Дни шли, однако без пожарища, я был в восторге и так.
В мечтах о Наде я едва плелся к дому, не замечая ничего кругом. Во дворе наступил на спящую Розку, которая с визгом выкатилась у меня из-под ног. На крыльцо не пошел, а через сад. Рябая Гапка вешала на тыне белье и пронзительно пела:
Сива зозуля ховается
Пид капустный пид листочек…
Свернул в аллею, оттуда уж – к террасе. Издали заслышал терпкий и грозный голос дяди. Ну, опять бранятся. Тетя – она молчит, а все дядя. На кого он? Вот это, пожалуй, грех.
Когда я вошел на ступеньки – замолкло. Пряно передо мной сидела Надя, неописанно прекрасная, конечно, сумрачная, с розовыми щеками, нисколько не испуганная, хотя дядя кричал на нее – больше никого не было.
А тетя сейчас же на меня:
– Где ты опять бегал, Валичка? Разве можно? Голову напечет. Садись скорей, мы уж отполдничали.
Дядя курил трубку вроде автономовской, но у него это было вовсе не красиво.
Варенца почти не осталось, впрочем, я наелся арбуза и не хотел есть.
– Да-с, решено и подписано, – отчеканил дядя ядовито. – Чтобы и духом его близко не пахло.
– Будет дух, – сказала Надя тихо, но так дерзко, что не один я, а все обмерли от подобной смелости.
Дядя обмер, но потом вскочил, заорал:
– Что-о? Что ты сказала? Повтори!
– Сказала: будет дух.
В ужасе я закрыл уши руками, а потому не слышал всех слов, которые выкрикивал дядя. Наконец, он затопал ногами, шваркнул трубку за перила, в сад, и ушел в комнаты.
Надя осталась сидеть, как сидела. Я открыл уши. Было тихо.
– Господи, Господи! – шептала тетя, качая головой в черной наколке. Потом прибавила, повернувшись ко мне:
– Ванюша, пойди поищи дядину трубочку.
Я пошарил в кустах и сейчас же ее принес. Тетя продолжала качать головой.
– Убьешь ты, Надичка, отца сампрандерством своим. Сердце у него отходчивое, а только уж если он что в голову взял…
– А я, мамаша, тоже: уж что в голову взяла…
– Да ведь убьешь: вредно ему волноваться. И что тебе дался этот Карл Литыч? Срам даже это для девушки. Рыжий басурман, больше ничего. Никогда отец не согласится…
Надя перебила:
– Бросьте, мама. Буду я с вами разговаривать. Встала, села на перила, закусила листок дикого винограда.
– Валя, что ты на меня так смотришь? Кого боишься?
– Никого, – ответил я грубовато и отвернулся. Тетя перемыла посуду. Уж успокоилась.
– А что ему на барышню не смотреть? Разве он не жених? Вот тебе жених, Надичка. Подожди, подрастет. Свой, по крайности.
Надя засмеялась.
– Что ж не подождать. А вдруг он на мне женится? Валя, женишься?

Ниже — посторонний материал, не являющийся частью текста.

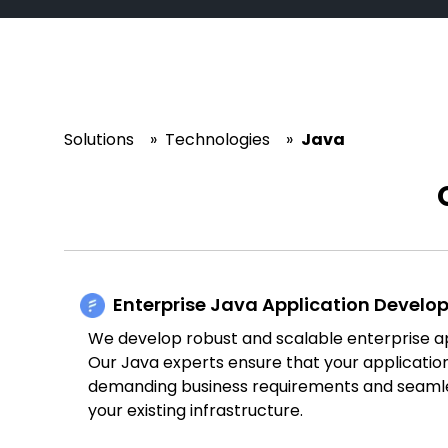
Solutions
»
Technologies
»
Java
Enterprise Java Application Devel
We develop robust and scalable enterprise ap
Our Java experts ensure that your applicati
demanding business requirements and seamle
your existing infrastructure.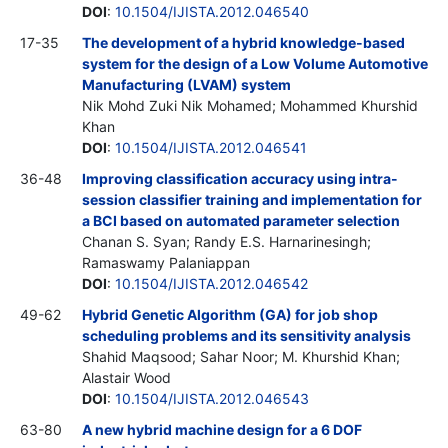
DOI
:
10.1504/IJISTA.2012.046540
17-35
The development of a hybrid knowledge-based
system for the design of a Low Volume Automotive
Manufacturing (LVAM) system
Nik Mohd Zuki Nik Mohamed; Mohammed Khurshid
Khan
DOI
:
10.1504/IJISTA.2012.046541
36-48
Improving classification accuracy using intra-
session classifier training and implementation for
a BCI based on automated parameter selection
Chanan S. Syan; Randy E.S. Harnarinesingh;
Ramaswamy Palaniappan
DOI
:
10.1504/IJISTA.2012.046542
49-62
Hybrid Genetic Algorithm (GA) for job shop
scheduling problems and its sensitivity analysis
Shahid Maqsood; Sahar Noor; M. Khurshid Khan;
Alastair Wood
DOI
:
10.1504/IJISTA.2012.046543
63-80
A new hybrid machine design for a 6 DOF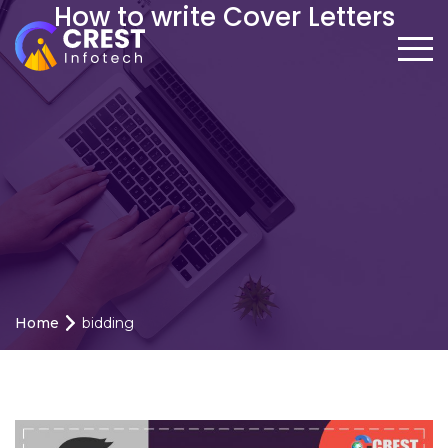
How to write Cover Letters
Home
bidding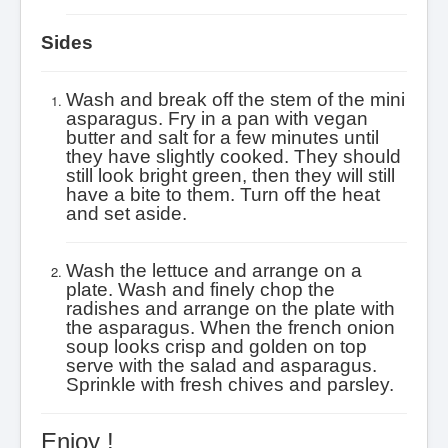
Sides
Wash and break off the stem of the mini
asparagus. Fry in a pan with vegan
butter and salt for a few minutes until
they have slightly cooked. They should
still look bright green, then they will still
have a bite to them. Turn off the heat
and set aside.
Wash the lettuce and arrange on a
plate. Wash and finely chop the
radishes and arrange on the plate with
the asparagus.
When the french onion
soup looks crisp and golden on top
serve with the salad and asparagus.
Sprinkle with fresh chives and parsley.
Enjoy !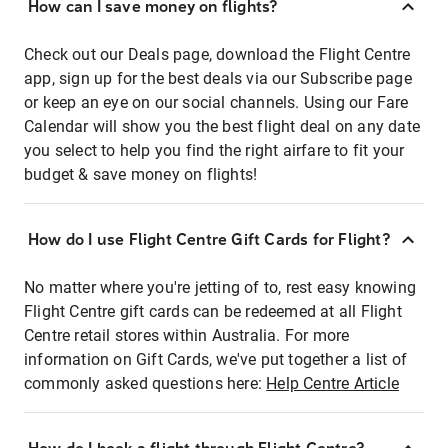
How can I save money on flights?
Check out our Deals page, download the Flight Centre
app, sign up for the best deals via our Subscribe page
or keep an eye on our social channels. Using our Fare
Calendar will show you the best flight deal on any date
you select to help you find the right airfare to fit your
budget & save money on flights!
How do I use Flight Centre Gift Cards for Flight?
No matter where you're jetting of to, rest easy knowing
Flight Centre gift cards can be redeemed at all Flight
Centre retail stores within Australia. For more
information on Gift Cards, we've put together a list of
commonly asked questions here:
Help Centre Article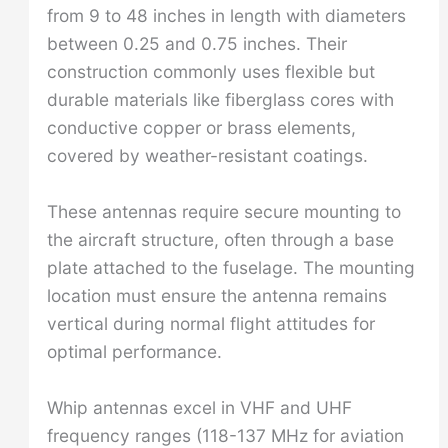
from 9 to 48 inches in length with diameters
between 0.25 and 0.75 inches. Their
construction commonly uses flexible but
durable materials like fiberglass cores with
conductive copper or brass elements,
covered by weather-resistant coatings.
These antennas require secure mounting to
the aircraft structure, often through a base
plate attached to the fuselage. The mounting
location must ensure the antenna remains
vertical during normal flight attitudes for
optimal performance.
Whip antennas excel in VHF and UHF
frequency ranges (118-137 MHz for aviation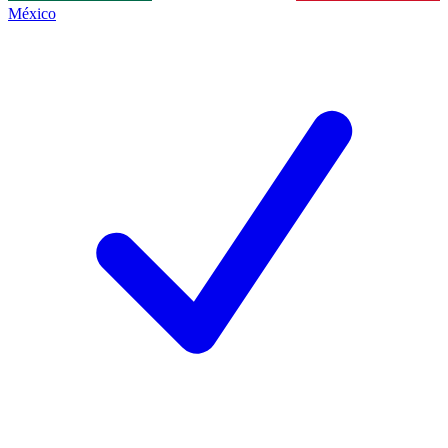
México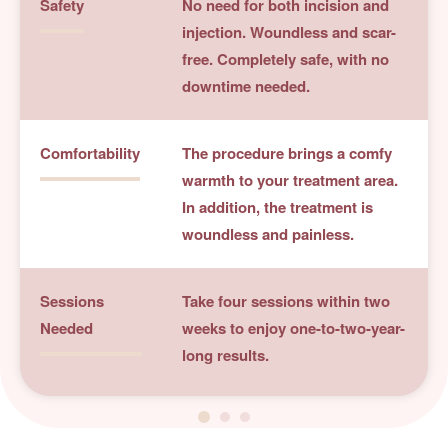
Safety
No need for both incision and
injection. Woundless and scar-
free. Completely safe, with no
downtime needed.
Comfortability
The procedure brings a comfy
warmth to your treatment area.
In addition, the treatment is
woundless and painless.
Sessions
Take four sessions within two
Needed
weeks to enjoy one-to-two-year-
long results.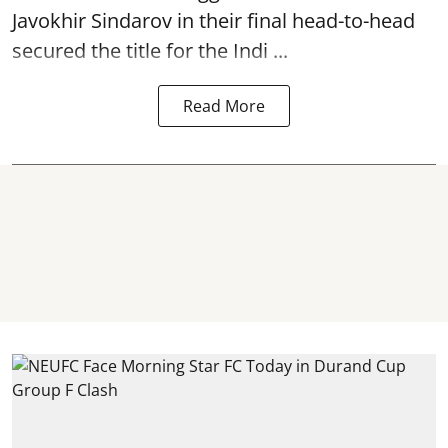
Javokhir Sindarov in their final head-to-head
secured the title for the Indi ...
Read More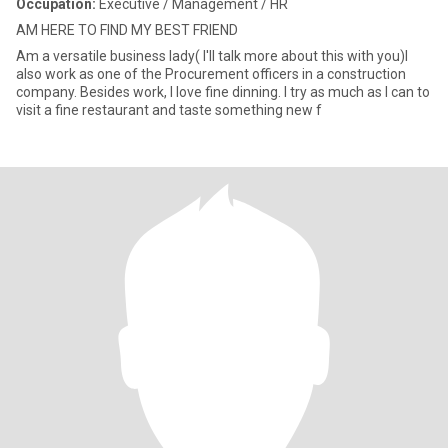
Occupation:
Executive / Management / HR
AM HERE TO FIND MY BEST FRIEND
Am a versatile business lady( I'll talk more about this with you)I
also work as one of the Procurement officers in a construction
company. Besides work, I love fine dinning. I try as much as I can to
visit a fine restaurant and taste something new f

– Не знаю, – сказал я очень спокойно. – Там видно будет. Это надо еще обдумать.
Как раз вернулся дядя, и тоже спокойный, за трубкой. Услыхал, о чем говорим. Захохотал.
– Вот так! Срыву не хочет. Добрый будет характер. Отдал бы за такого Надежду, с руками-ногами бы отдал. От-то добрый хлопец! Думай, братику, думай! Да и по рукам.
Перестал смеяться и прибавил, взглянув на Надю:
– А чтоб о том я не слышал. Да.
Надя вскочила с перил и ушла в сад.
Вечером я опять сижу у Автонома.
Из шалаша пахнет овчиной, картошки пекутся в теплой золе. Кавуны и тыквы тихо лежат кругом, гладкие, темные и похожи теперь на головы убитых татар после сражения. Спешливо выторкиваются звездочки вверху, в лиловом небе.
Я уже много думал о том, хотелось бы мне или нет жениться на Наде. Окольным путем стараюсь выведать у Автонома что-нибудь на этот счет.